[petsc-users] Questions about TS
Jed Brown
jedbrown at mcs.anl.gov
Wed Oct 19 12:55:50 CDT 2011
On Wed, Oct 19, 2011 at 12:32, Blaise Bourdin <bourdin at lsu.edu> wrote:
> Hi,
>
>
> > On Wed, Oct 19, 2011 at 10:54, Blaise Bourdin <bourdin at math.lsu.edu>
> wrote:
> > Hi,
> >
> > I am trying to use TS to solve a simple transient problem in an
> unstructured finite element f90 code.
> >
> > 1. Section 6.1.1 of the manual refers to a TSSetMatrices function that
> can be used to set the RHS and LHS matrices, but I can;t find it. Is this
> section outdated?
> >
> > Yes, I must have missed this section when updating the documentation.
>
> OK, that makes more sense now.
> >
> > 2. Since we are using unstructured finite elements, the LHS matrix is not
> the identity. As far as I understand, we have two possible choices:
> > - Use a mass lumping approximation of the variational identity matrix
> (mass matrix), M, and use M^{-1}K for the RHS matrix instead of K.
> >
> > You can also write this as a special case of the choice below where you
> use -ksp_type preonly -pc_type jacobi.
> I am not sure I am following you. Can you elaborate?
>
To solve
M*Xdot = F(X)
IFunction(X,Xdot) = M*Xdot
IJacobian(X,Xdot) = M
RHSFunction(X) = F(X)
Now if you lump M, then you can solve it exactly with one iteration of
Jacobi. My options were just turn off any extra norms that would normally be
computed by an implicit solve. If M is the consistent mass matrix, then you
will need some iterations.
>
> > - Use an IMEX method where the implicit matrix is the variational
> identity M.
> > Is this right? What is the recommended way?
> >
> > I would just do this because it's the most flexible. See the user's
> manual section on IMEX methods. If you are interested in adaptive error
> control, then you should also check out -ts_type rosw in petsc-dev. In any
> case, you can write your mass matrix as well as any stiff terms that you
> want to treat implicitly into TSSetIFunction(), provide an (approximate)

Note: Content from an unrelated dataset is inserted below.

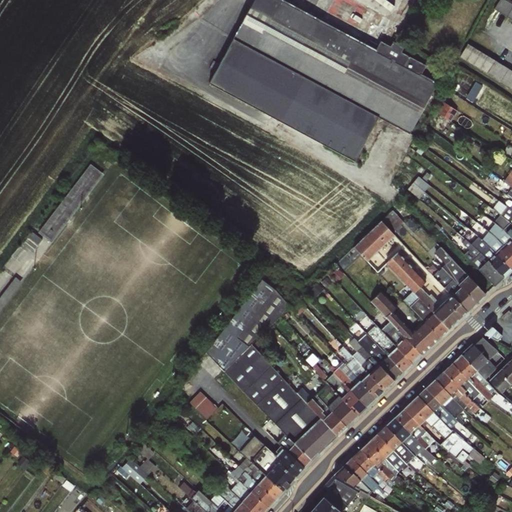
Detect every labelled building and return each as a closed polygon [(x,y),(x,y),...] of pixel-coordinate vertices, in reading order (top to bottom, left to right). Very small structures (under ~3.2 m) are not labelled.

> Jacobian with TSSetIJacobian(), and put the rest in TSSetRHSFunction(). You
> can be even more sloppy about it with TSROSW.
> >
> > Look at src/ts/examples/tutorials/ex22.c (has a Fortran twin, ex22f.F) or
> ex25.c in petsc-dev.
> >
>
> How about recasting the problem as a DAE? The documentation seems to imply
> that this is feasible. "For ODE with nontrivial mass matrices such as arise
> in FEM, the implicit/DAE interface significantly reduces overhead to prepare
> the system for algebraic solvers (SNES/KSP) by having the user assemble the
> correctly shifted matrix."
>
> Following ex15, solving
> u_t = \Delta u
> can be recast as solving
> F(t,u,\dot u) = 0
> with
> F(t,u,v) = v-\Delta u.
>
> In this case, the IJacobian would be
> K+aM,
> where K is the stiffness matrix (K_{i,j} = \int_\Omega \nabla \phi_i \cdot
> \nabla \phi_j\,dx) and M the mass matrix (M_{i,j} = \int_\Omega \phi_i
> \phi_j\,dx) .
>
> At the continuous level, the IFunction would be v-\Delta u, which cannot be
> evaluated directly in the finite element basis by either solving
> M F = M\dot u + Ku
> or using mass lumping.
>
> Am I expected to do this in my IFunction or is there a way to pass the mass
> matrix to the TS?
>
You should have some sense for what K is and whether it makes sense to
integrate your system implicitly or not. If you know that you want to use
fully implicit methods, then just dump everything into the IFunction. If
part of your system is non-stiff (and especially if it has less than C^1
regularity, or you need special properties from a certain explicit method),
then you can use the IMEX form G(X,Xdot) = F(X) with
G(X,Xdot) := M*Xdot
You can pass TSComputeIFunctionLinear and/or TSComputeIJacobianConstant to
TSSetIFunction() and TSSetIJacobian respectively if you have a linear
constant mass matrix.
>
> As far as I understand, using IMPEX will lead to the same issue regardless
> of the way I write my problem, i.e. wether I write G(t,u,v) = v-\Delta u
> and F(t,u) = 0, or G(t,u,v) = v and F(t,u) = \Delta u.
>
> As far as I can see, all examples and tests use structured meshes where the
> mass matrix is the identity matrix.
>
Identity as a mass matrix has nothing to do with structured vs.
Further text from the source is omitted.